Exercise task
Count the lines in the items below that contain the word "common", and reply with the number alone.

Entries provided
------
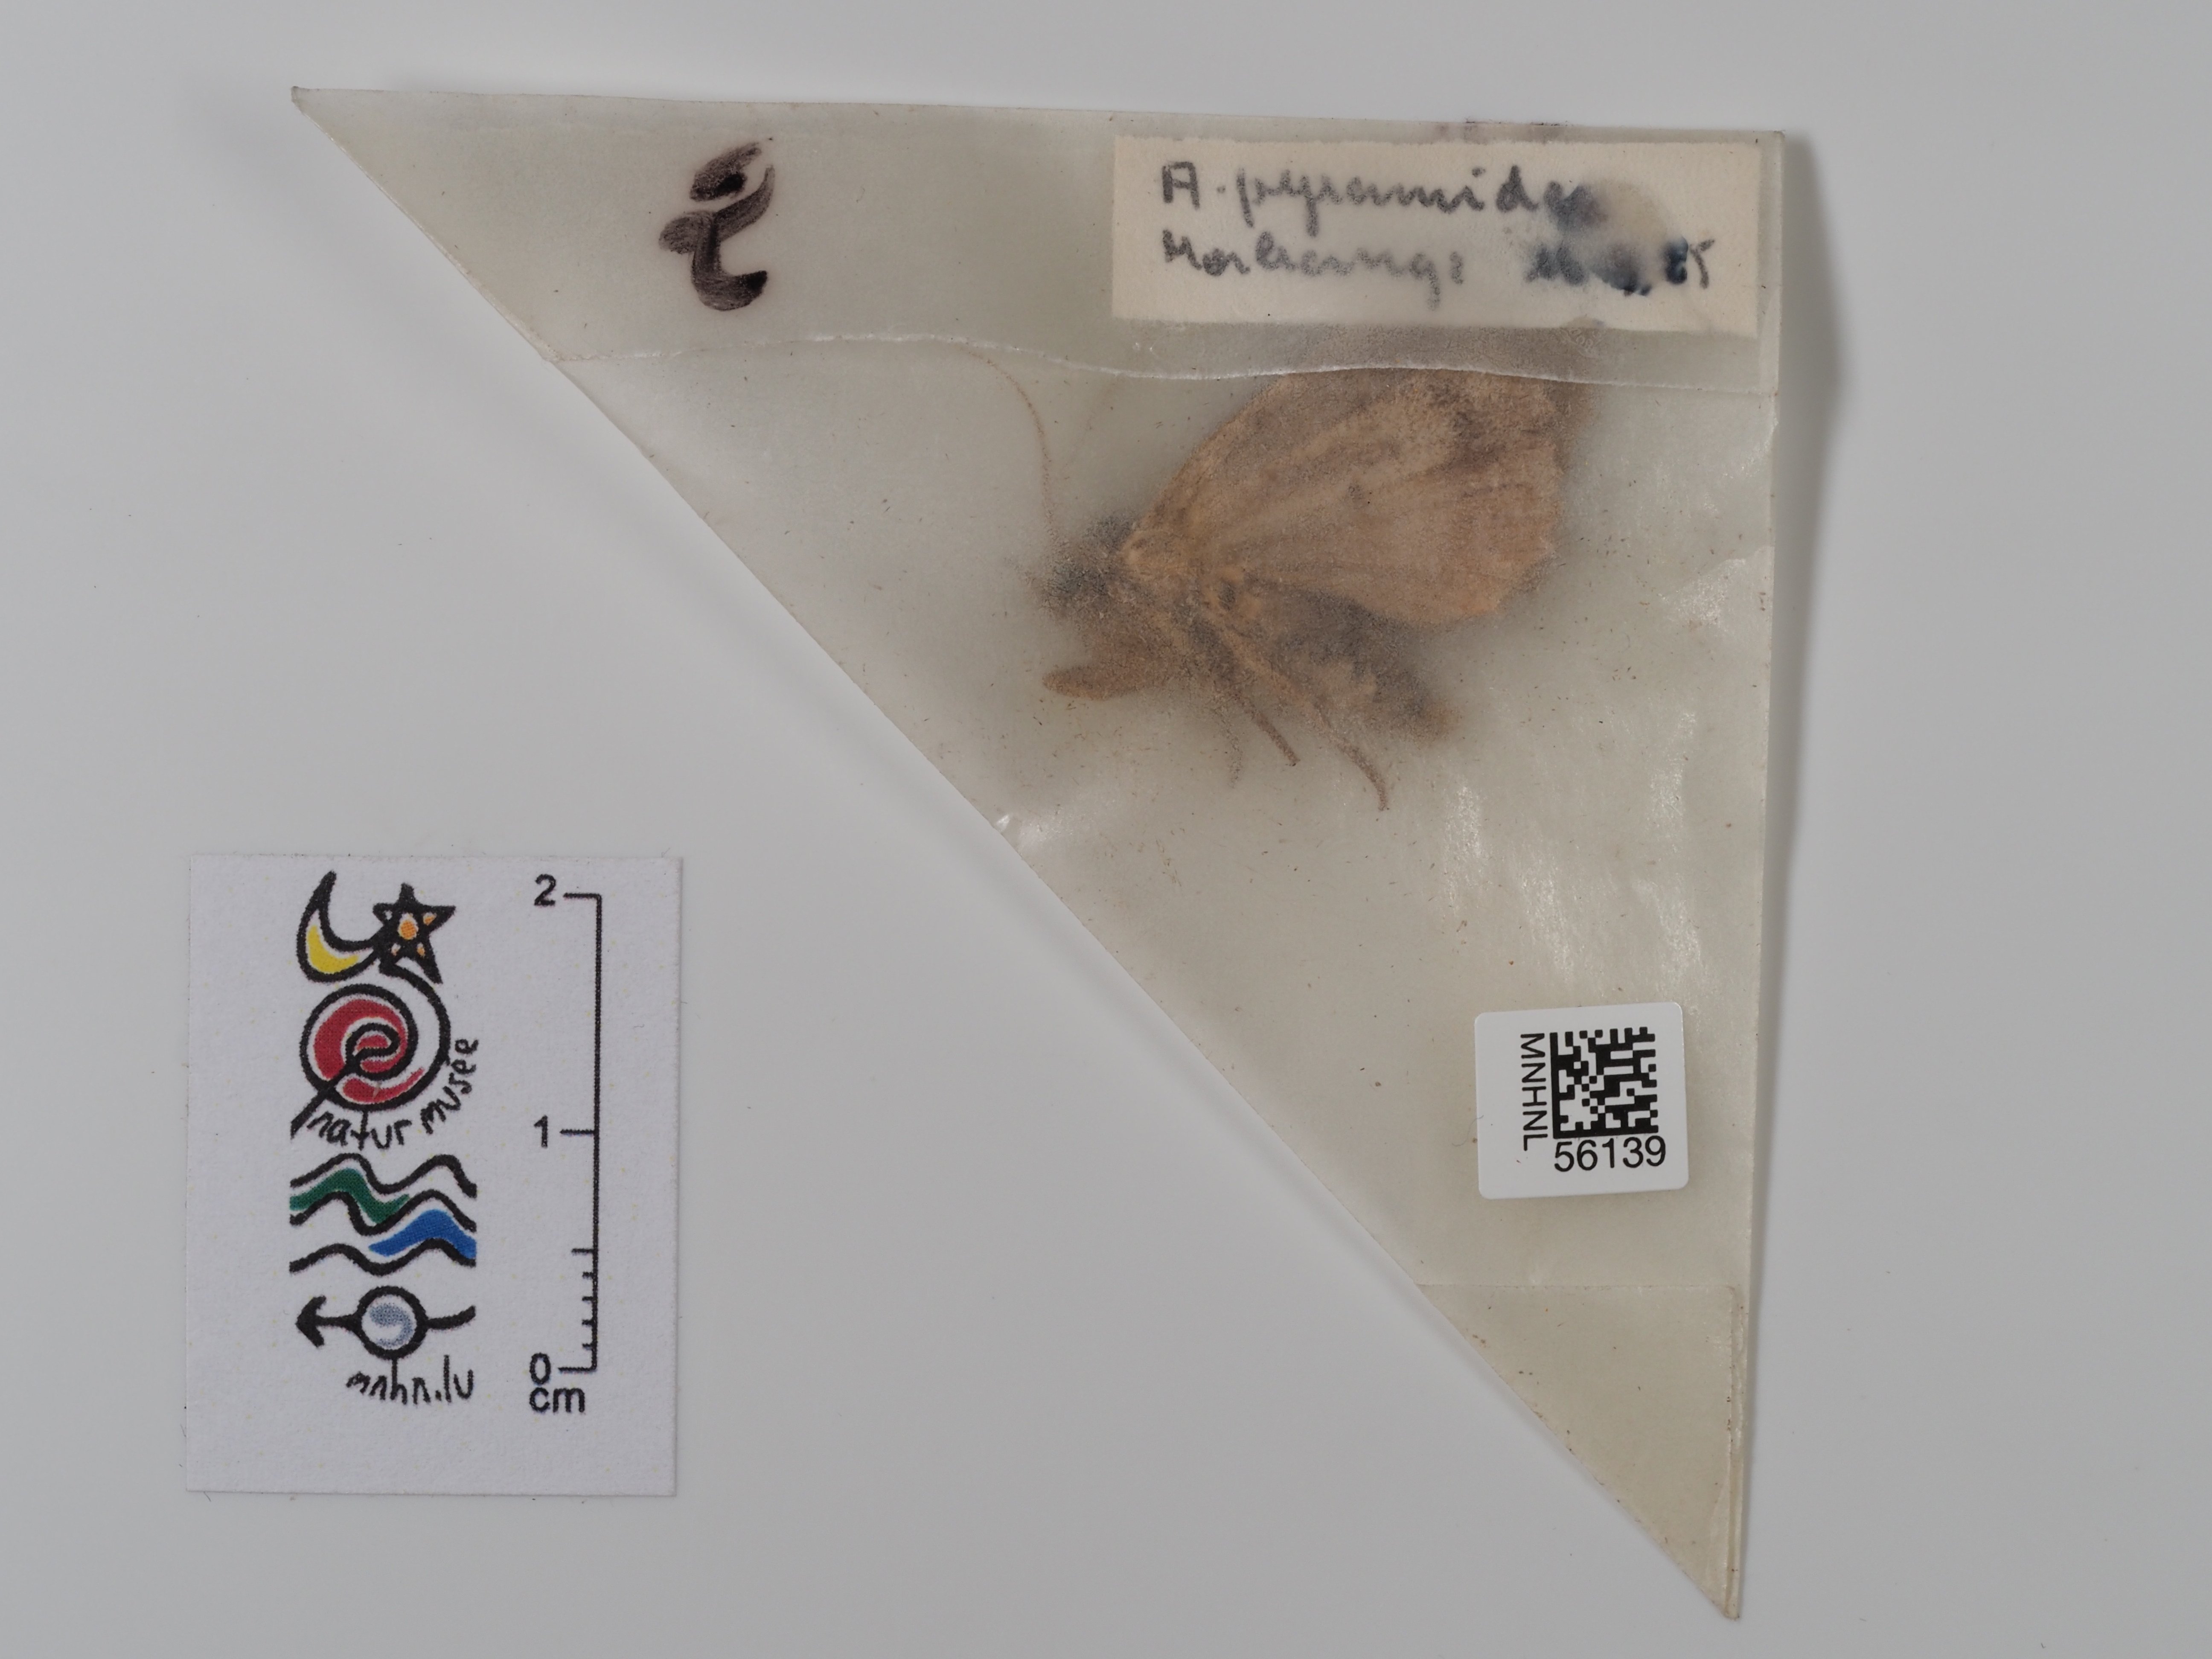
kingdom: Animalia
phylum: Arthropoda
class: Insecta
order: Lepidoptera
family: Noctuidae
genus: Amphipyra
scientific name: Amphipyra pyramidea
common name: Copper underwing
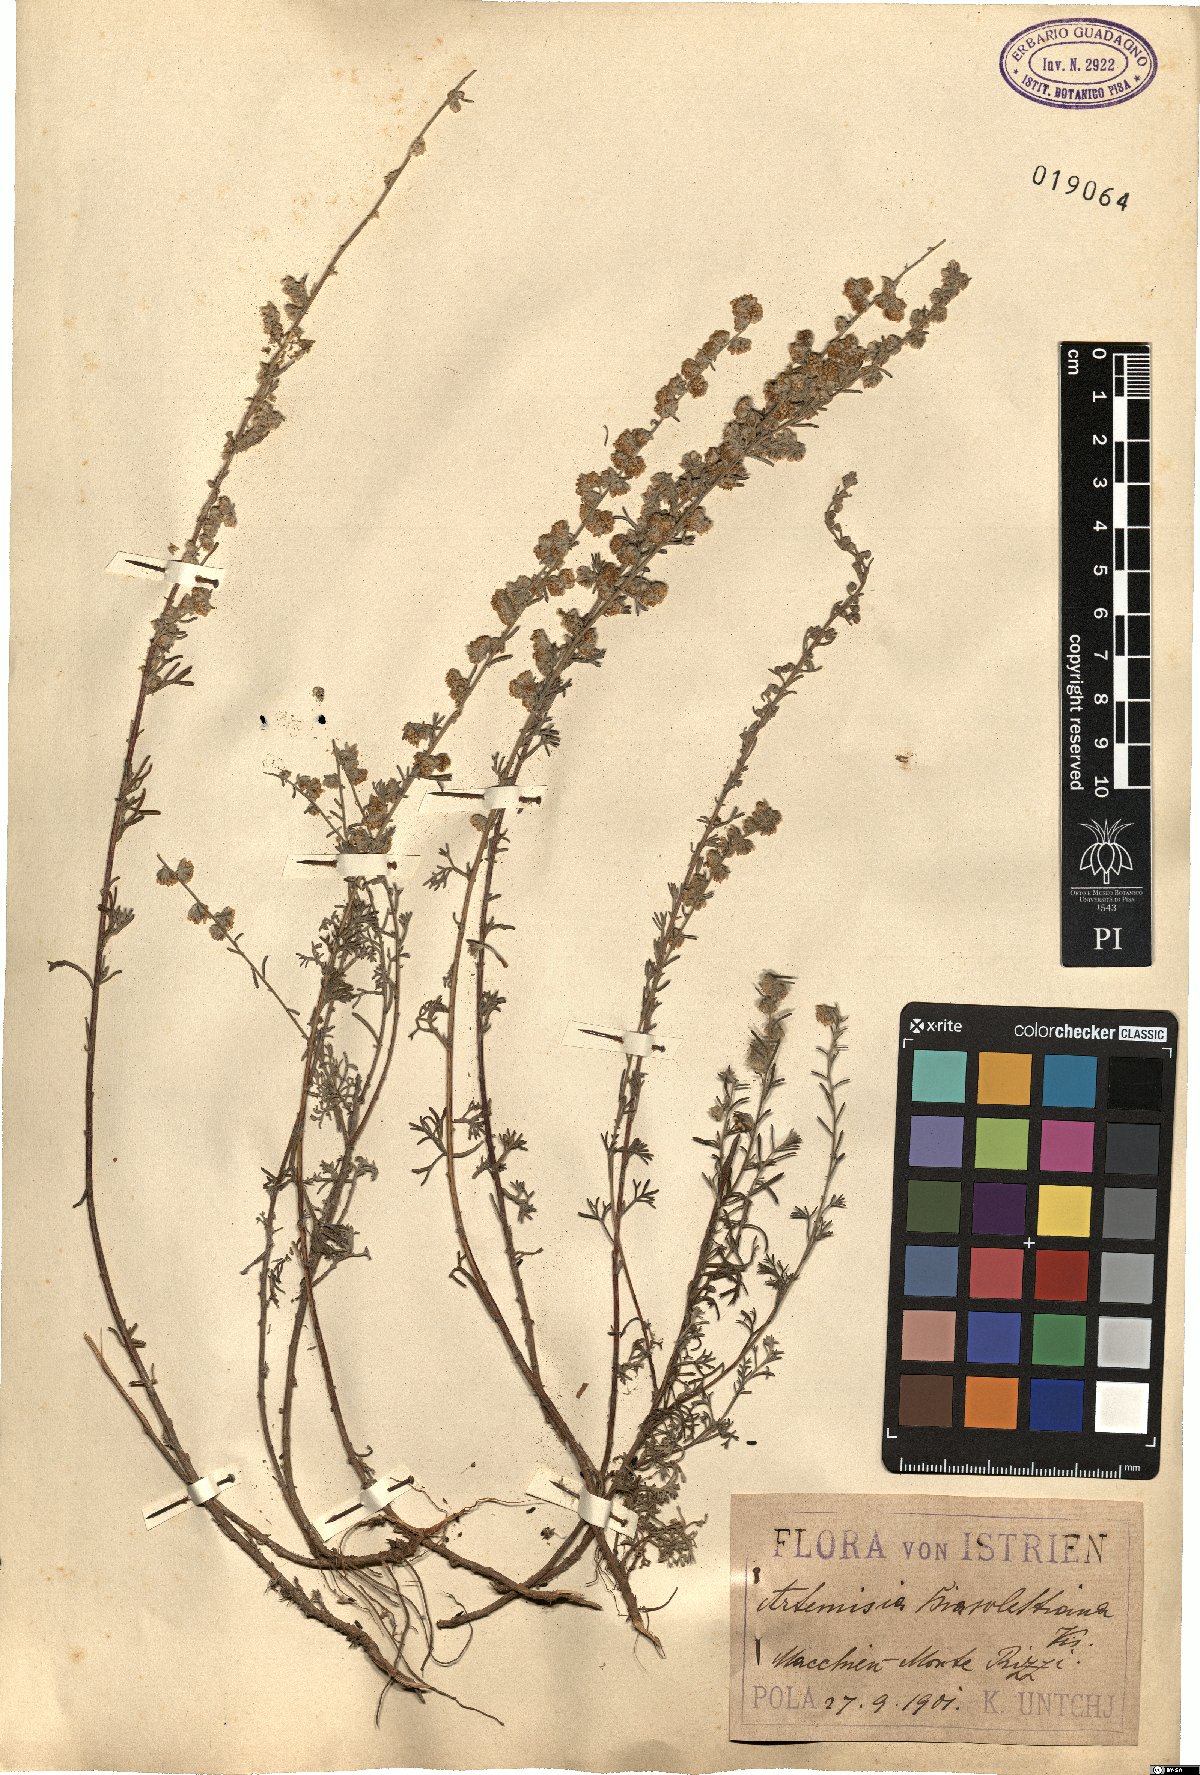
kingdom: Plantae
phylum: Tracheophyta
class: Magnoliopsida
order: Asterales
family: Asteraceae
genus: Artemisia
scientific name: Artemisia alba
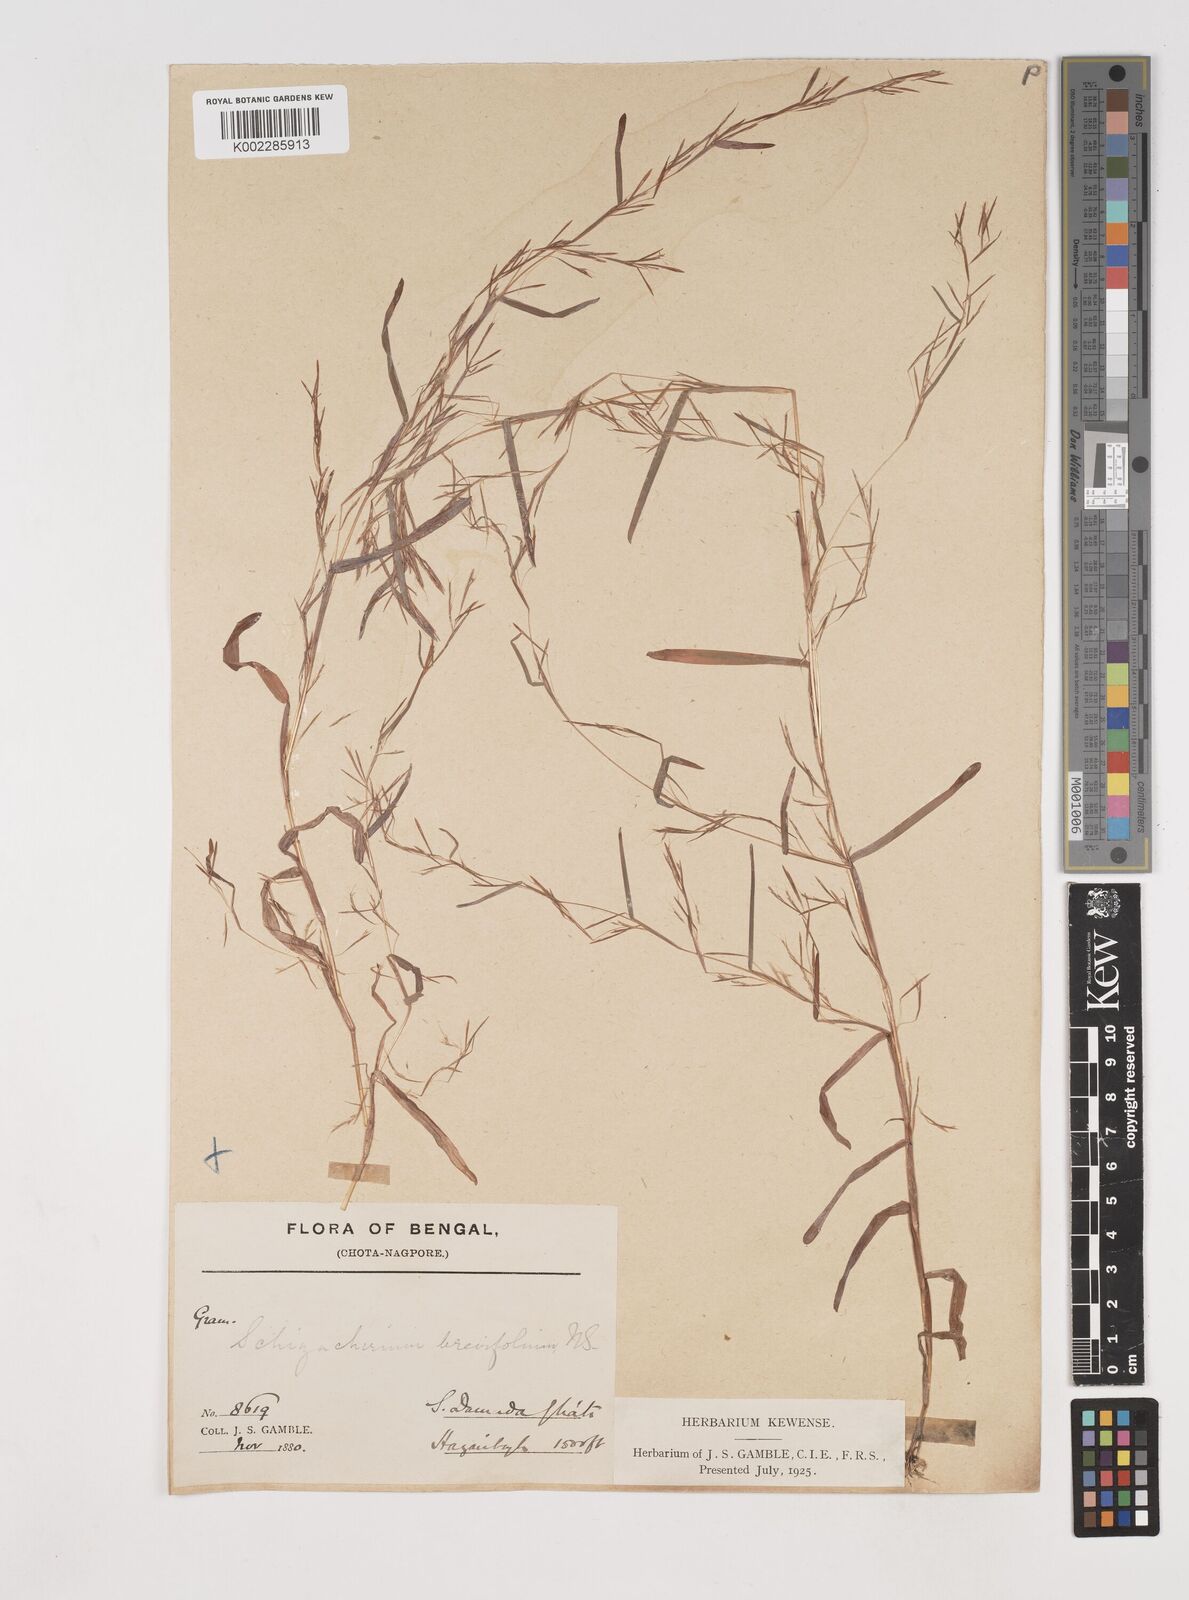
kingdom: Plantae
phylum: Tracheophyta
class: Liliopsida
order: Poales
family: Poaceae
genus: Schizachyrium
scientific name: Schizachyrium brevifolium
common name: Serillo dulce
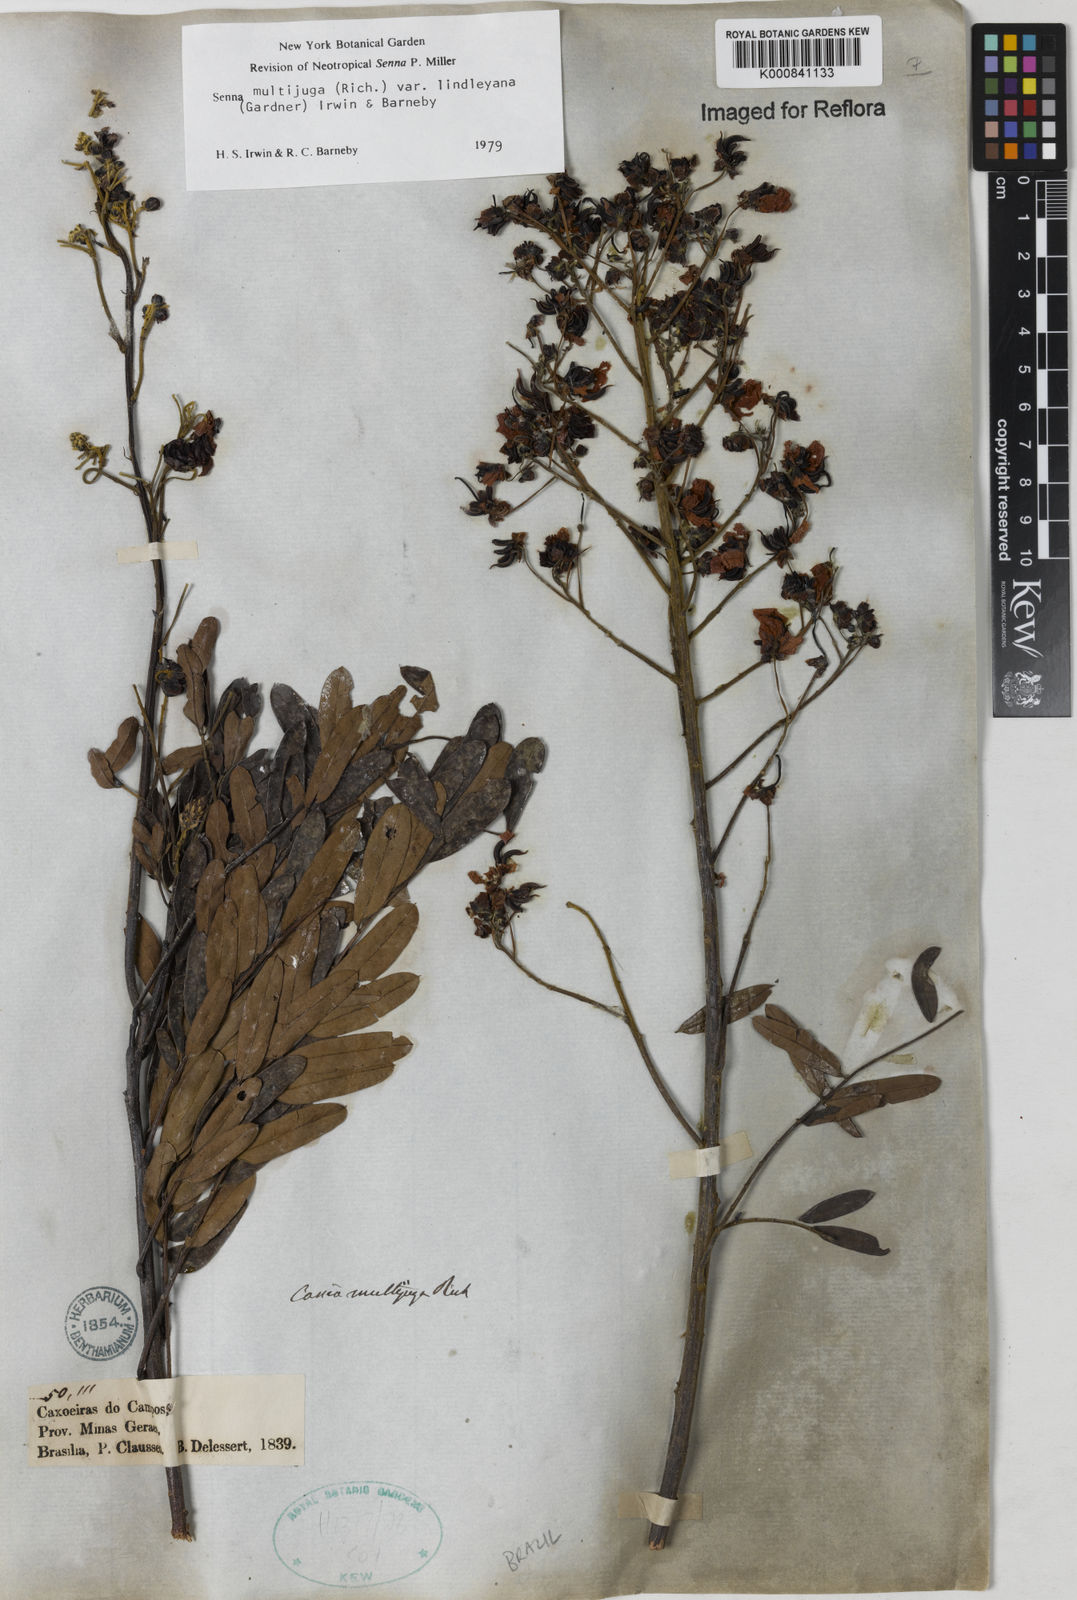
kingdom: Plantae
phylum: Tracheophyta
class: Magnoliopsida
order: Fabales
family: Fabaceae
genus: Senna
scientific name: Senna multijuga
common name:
------
Answer below
3